-------- Dataset excerpts --------
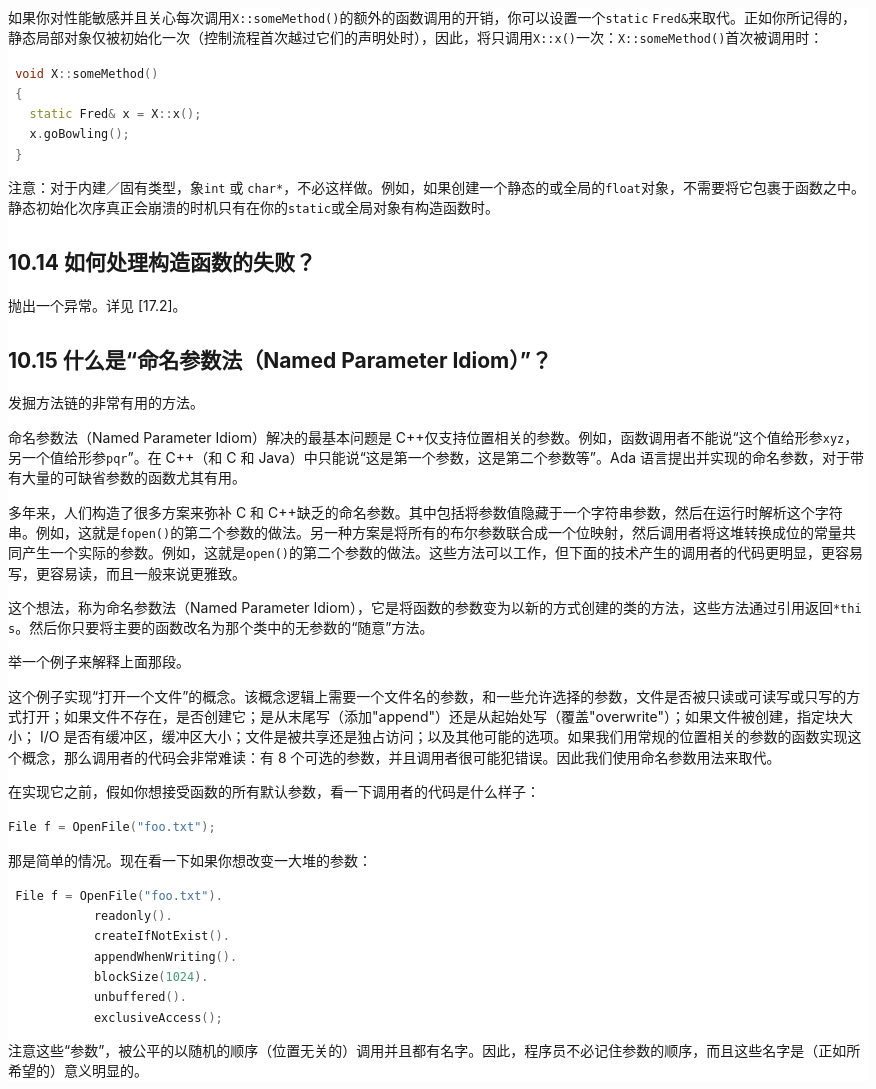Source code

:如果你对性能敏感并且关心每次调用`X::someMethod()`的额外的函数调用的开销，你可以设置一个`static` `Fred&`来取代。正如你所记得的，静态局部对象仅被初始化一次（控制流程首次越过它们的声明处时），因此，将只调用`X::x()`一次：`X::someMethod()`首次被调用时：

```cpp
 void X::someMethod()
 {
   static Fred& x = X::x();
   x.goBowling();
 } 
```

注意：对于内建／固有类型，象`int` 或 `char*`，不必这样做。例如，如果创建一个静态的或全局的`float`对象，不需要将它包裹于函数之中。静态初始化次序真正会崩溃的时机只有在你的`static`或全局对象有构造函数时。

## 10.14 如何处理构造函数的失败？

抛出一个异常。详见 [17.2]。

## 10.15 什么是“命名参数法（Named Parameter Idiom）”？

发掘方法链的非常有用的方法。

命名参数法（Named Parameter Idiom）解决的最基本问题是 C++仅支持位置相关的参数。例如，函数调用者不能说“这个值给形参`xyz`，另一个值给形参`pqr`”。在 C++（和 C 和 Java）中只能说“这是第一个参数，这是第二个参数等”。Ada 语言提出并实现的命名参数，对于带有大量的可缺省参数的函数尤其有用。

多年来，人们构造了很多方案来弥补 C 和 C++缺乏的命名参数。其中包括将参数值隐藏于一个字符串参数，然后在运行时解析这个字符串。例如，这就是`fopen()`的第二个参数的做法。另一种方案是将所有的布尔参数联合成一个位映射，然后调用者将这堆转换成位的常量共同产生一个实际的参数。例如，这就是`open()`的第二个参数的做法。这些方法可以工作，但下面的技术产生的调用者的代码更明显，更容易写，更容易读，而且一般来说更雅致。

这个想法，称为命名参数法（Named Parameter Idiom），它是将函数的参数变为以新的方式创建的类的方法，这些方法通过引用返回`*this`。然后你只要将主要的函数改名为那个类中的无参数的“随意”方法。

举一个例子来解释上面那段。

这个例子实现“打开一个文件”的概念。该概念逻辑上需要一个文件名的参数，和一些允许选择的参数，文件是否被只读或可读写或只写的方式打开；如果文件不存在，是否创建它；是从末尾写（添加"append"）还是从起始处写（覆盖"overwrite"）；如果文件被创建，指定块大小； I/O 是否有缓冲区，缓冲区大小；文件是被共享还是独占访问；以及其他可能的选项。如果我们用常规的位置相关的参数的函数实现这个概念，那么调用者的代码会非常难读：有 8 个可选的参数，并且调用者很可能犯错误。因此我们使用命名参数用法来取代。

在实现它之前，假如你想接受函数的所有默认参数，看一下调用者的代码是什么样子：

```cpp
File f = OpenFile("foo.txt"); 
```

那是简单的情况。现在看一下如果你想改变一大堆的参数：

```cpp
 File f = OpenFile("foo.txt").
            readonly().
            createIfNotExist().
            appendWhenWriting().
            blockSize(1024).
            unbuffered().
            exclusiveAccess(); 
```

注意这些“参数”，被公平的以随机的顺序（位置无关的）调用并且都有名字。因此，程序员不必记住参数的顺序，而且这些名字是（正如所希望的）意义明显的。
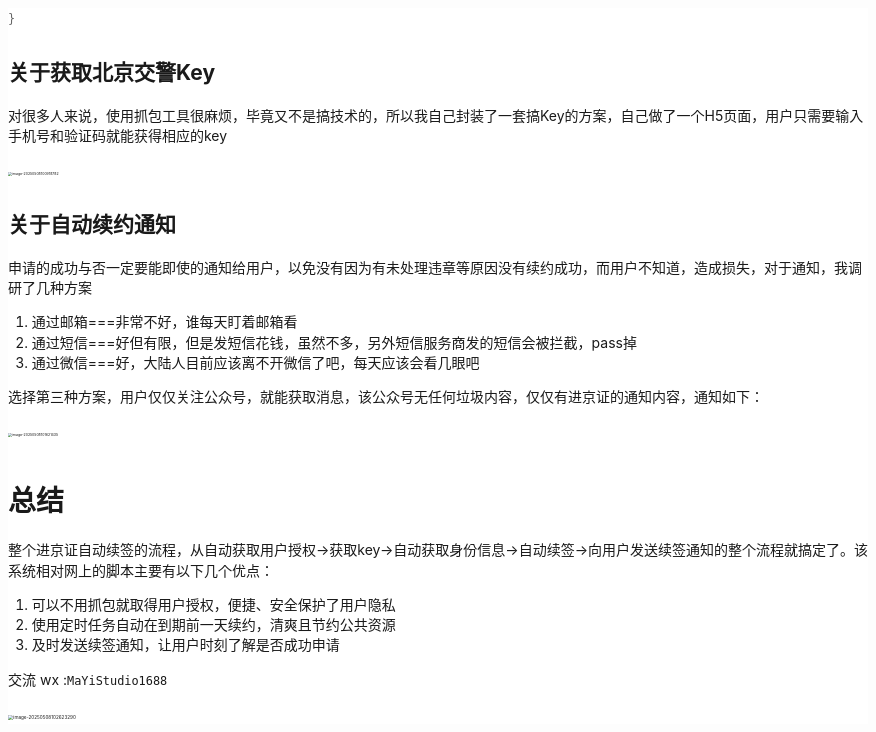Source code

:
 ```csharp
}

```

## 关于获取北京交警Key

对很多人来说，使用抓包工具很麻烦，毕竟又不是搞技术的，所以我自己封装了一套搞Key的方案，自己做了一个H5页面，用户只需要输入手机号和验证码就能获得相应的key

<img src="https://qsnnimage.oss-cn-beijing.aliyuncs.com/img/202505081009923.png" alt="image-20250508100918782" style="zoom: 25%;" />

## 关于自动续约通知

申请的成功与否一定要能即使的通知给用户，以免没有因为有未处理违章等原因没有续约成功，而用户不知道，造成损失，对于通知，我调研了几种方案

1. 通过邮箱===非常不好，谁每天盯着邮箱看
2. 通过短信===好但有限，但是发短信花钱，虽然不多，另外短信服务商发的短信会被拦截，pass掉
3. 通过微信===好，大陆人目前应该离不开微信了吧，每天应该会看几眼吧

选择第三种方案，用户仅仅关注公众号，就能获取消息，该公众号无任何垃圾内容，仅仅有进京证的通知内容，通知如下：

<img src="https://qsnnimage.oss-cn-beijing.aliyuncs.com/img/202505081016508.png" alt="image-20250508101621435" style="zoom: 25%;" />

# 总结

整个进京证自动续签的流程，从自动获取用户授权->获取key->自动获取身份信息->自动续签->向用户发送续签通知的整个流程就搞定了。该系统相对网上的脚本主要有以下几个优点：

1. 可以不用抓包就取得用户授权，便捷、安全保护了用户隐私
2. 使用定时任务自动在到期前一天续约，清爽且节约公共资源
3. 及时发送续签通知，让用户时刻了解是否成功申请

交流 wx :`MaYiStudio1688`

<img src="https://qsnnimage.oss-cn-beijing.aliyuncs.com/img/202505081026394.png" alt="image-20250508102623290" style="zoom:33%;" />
--------
-------- Dataset excerpts --------
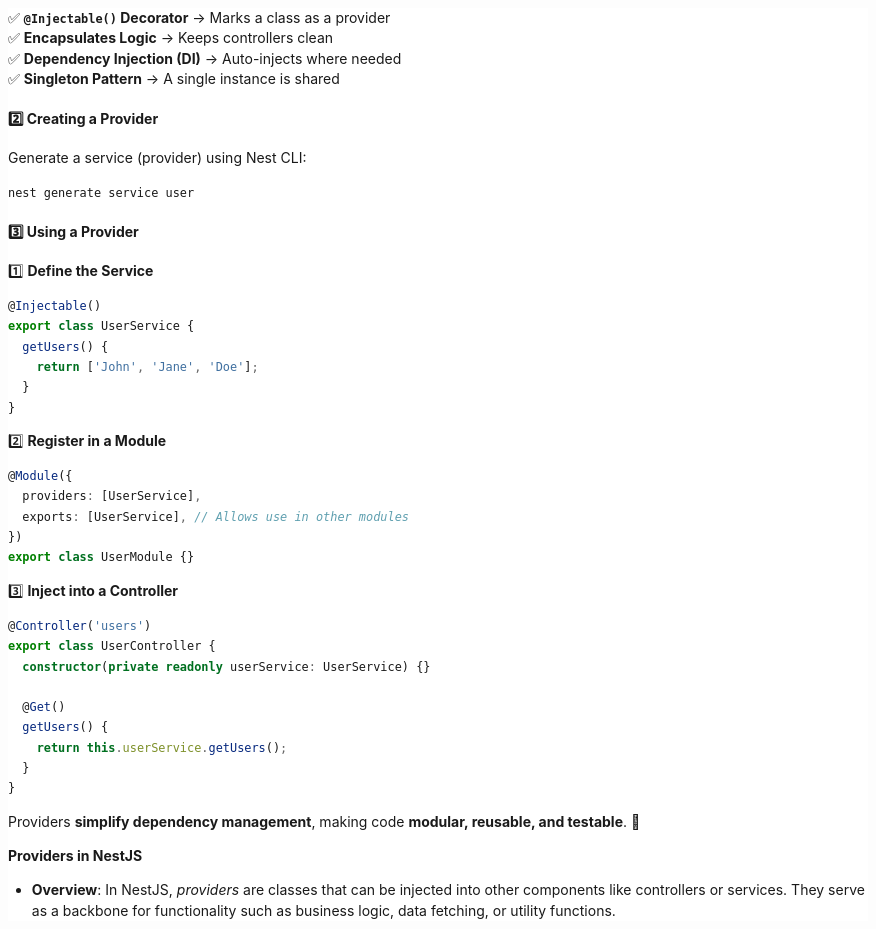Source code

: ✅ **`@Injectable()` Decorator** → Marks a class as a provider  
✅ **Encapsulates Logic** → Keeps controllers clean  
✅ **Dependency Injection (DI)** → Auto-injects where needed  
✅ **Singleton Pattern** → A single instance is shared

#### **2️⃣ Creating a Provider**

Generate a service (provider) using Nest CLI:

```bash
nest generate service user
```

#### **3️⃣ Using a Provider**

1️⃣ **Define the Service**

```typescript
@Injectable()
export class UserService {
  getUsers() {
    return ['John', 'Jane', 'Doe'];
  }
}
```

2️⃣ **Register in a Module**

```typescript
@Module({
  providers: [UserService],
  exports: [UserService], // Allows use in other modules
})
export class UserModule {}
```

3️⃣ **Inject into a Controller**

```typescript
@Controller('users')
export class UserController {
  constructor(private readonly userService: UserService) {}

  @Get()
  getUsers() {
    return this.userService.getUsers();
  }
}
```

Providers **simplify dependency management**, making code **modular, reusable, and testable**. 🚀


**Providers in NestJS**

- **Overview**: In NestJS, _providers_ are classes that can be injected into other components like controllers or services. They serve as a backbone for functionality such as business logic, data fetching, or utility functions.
--------
-------- Dataset excerpts --------
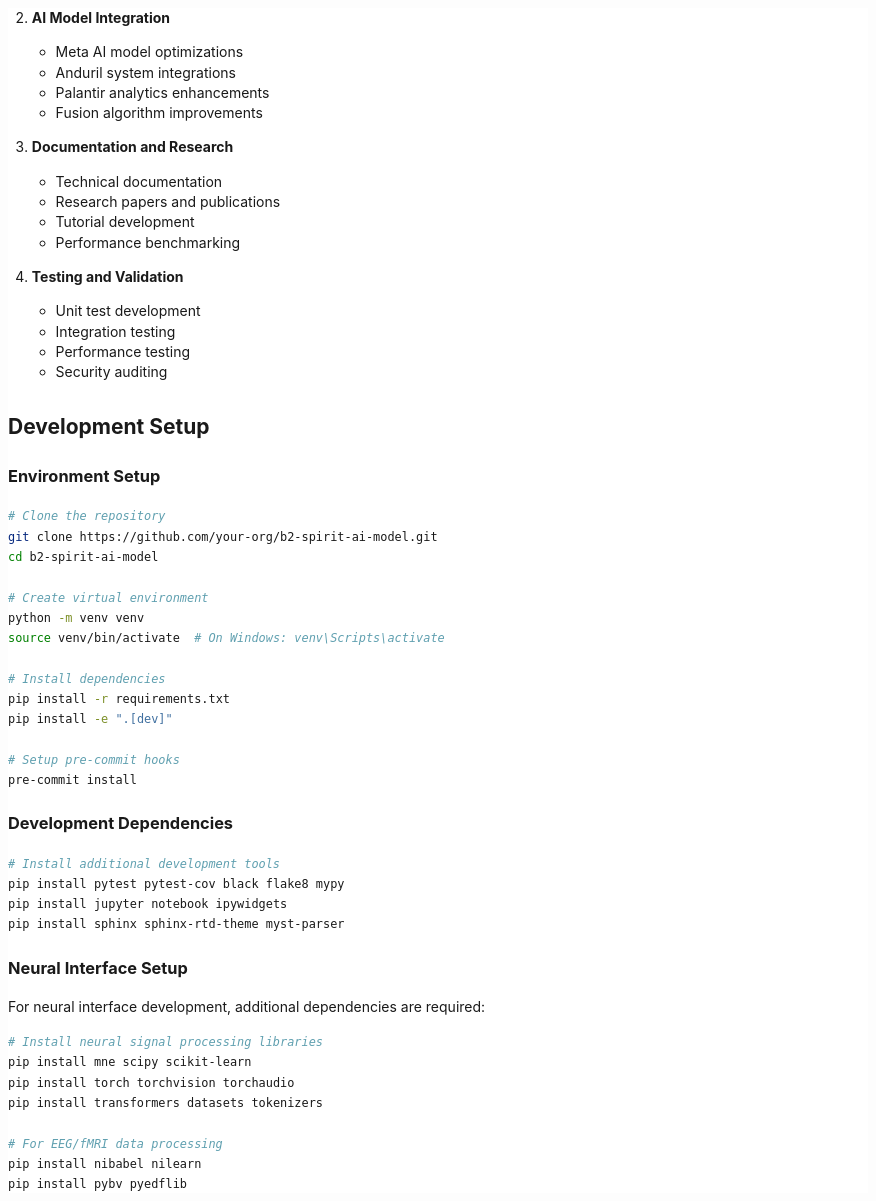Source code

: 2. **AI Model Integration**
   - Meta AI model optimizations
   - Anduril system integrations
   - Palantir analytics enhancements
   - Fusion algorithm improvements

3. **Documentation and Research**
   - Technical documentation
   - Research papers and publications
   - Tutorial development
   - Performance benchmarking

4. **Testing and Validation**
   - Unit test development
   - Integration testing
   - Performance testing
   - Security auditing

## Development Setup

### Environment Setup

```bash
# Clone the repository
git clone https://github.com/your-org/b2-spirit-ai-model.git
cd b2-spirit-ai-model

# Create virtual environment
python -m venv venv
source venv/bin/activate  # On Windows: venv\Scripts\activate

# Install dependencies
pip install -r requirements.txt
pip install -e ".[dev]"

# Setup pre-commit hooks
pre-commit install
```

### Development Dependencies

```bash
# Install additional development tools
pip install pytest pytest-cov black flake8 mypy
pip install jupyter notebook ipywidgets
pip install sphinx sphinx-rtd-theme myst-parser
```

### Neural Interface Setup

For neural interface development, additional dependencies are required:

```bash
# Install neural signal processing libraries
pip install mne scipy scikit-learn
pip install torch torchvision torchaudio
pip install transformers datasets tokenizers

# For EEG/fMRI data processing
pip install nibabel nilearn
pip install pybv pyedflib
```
--------
=== The problem ===
List each line of the records that holds the string "this".

=== Task answer ===
这个想法，称为命名参数法（Named Parameter Idiom），它是将函数的参数变为以新的方式创建的类的方法，这些方法通过引用返回`*this`。然后你只要将主要的函数改名为那个类中的无参数的“随意”方法。
    return this.userService.getUsers();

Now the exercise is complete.